Australian-bred Thoroughbred racehorse

Sirmione, foaled on 25 August 2003 in Australia, is notable for winning the LKS Mackinnon Stakes at 60-1 during the 2007 spring carnival.

He is a bay Thoroughbred gelding by the sire, Encosta De Lago from World Guide (NZ) by Defensive Play (USA) that was bred by M.F. Doyle, Murrulla Stud in New South Wales. World Guide is the dam of four named horses, but Sirmione is her only stakes-winner.

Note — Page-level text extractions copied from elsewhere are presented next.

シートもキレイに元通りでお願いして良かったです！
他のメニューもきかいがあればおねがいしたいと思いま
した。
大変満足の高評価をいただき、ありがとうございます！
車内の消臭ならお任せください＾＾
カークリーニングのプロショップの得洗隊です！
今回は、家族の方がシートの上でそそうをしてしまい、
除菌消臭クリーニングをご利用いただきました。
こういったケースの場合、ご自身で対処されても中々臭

Sirmione was sold as a yearling at the Magic Millions sales on the Gold Coast for $300,000 to Bart Cummings. He is trained by the Cups King, Bart Cummings and raced by owners, J M & T M Xipell, R Covington & L A & S J Smith. On 3 November 2007 he recorded an upset victory in the Mackinnon Stakes, winning by 1.75 lengths from a field which included Haradasun, Zipping, Railings and Miss Finland.

He went on to run 12th in the Melbourne Cup. Following this he then went on to win the Australian Cup in March 2008 before running third in the BMW at Rosehill.

During his racing career he had 38 starts for 4 wins, 3 seconds and 6 thirds for stakes prizemoney of A$1,894,375 up until 9 September 2010.